• [Dataset]
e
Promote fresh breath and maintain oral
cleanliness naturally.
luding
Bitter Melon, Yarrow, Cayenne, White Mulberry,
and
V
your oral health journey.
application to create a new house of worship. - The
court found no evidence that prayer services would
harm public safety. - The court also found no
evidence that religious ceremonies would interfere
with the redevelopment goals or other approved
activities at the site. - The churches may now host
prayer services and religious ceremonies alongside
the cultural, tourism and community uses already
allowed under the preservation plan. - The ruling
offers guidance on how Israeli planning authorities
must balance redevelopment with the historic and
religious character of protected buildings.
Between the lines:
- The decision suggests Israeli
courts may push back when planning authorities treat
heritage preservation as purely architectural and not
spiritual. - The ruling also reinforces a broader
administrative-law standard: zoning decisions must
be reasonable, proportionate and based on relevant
* * *
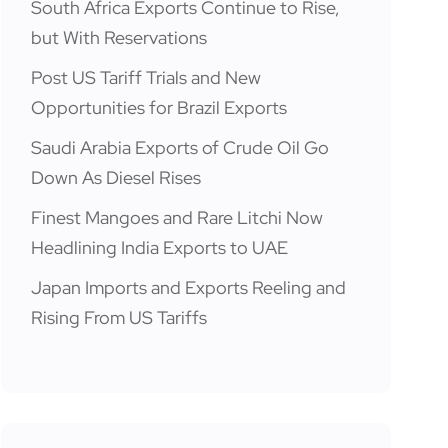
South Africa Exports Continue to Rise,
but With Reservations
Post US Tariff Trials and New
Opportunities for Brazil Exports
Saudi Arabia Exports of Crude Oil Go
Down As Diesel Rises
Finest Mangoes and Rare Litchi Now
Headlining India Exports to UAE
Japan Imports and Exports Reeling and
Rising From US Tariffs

• [What you need to do] Copy out the lines word for word, starting with the line that contains "South Africa Exports" and going on through the line that contains "Rising From US Tariffs".

• [Answer box]
South Africa Exports Continue to Rise,
but With Reservations
Post US Tariff Trials and New
Opportunities for Brazil Exports
Saudi Arabia Exports of Crude Oil Go
Down As Diesel Rises
Finest Mangoes and Rare Litchi Now
Headlining India Exports to UAE
Japan Imports and Exports Reeling and
Rising From US Tariffs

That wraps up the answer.